I picked up a flexi-disc at the local thrift store, just like the ones kids used to cut out of the back of cereal boxes back when “Sugar Sugar” by the Archies was burning up the charts (click here for a discography of “cereal box records” by those tireless scholars at Bubblegum University). Except this flexi-disc came pre-cut. And it likely was among the first pop recordings to be included as part of the packaging of a baby doll – in this case, Mattel’s head-swiveling life of the party, Swingy [TV ad].
Not a bad tune for bubblegum, I have to admit, and it features some nifty 12-string fingerpicking in the bridge. But for some unfathomable reason, the song nearly clocks in at 5 minutes – twice the length it should have been. Fortunately, I have mixed a 2:15 version of this recording that better suits the attention span of the desired demographic for this product:
[Note: Click on the triangle above to play the “Swingy” flexi-disc recording.]

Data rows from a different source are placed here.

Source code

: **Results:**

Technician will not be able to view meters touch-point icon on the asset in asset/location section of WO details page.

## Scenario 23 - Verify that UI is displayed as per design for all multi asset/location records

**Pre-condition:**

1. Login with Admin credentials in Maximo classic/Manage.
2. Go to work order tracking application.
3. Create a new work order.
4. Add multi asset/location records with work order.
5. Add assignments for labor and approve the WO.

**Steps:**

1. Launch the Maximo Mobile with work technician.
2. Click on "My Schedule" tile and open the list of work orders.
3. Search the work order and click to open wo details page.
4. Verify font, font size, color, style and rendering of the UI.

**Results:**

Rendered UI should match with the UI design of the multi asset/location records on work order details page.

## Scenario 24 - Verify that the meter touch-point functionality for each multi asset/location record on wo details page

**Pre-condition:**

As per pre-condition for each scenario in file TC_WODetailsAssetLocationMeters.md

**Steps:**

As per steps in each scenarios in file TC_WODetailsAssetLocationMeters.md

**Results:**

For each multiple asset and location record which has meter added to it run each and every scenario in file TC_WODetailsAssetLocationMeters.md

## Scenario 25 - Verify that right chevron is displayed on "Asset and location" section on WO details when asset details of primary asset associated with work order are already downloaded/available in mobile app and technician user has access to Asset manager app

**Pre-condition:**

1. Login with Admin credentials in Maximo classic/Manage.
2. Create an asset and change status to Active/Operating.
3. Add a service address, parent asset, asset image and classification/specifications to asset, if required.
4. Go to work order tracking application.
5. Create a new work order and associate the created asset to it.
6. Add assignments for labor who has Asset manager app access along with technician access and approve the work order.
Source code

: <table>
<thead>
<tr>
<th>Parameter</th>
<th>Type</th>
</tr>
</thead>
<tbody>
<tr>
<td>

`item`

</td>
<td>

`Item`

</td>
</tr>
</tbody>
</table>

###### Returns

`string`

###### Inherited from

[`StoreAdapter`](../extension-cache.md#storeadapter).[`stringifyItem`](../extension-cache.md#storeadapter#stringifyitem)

But wait – there’s more to the story. “Swingy,” the song, as one astute YouTube observer points out, is a faithful remake of Paul Revere & the Raiders’ “Mr. Sun Mr. Moon” (#18 pop hit in March 1969) on Columbia – albeit with a new lyrical concept. No wonder the flexi-disc says “Columbia Special Products” on the label: CBS Records creatively leveraging its musical assets to tap new markets – i.e., preschool rockers.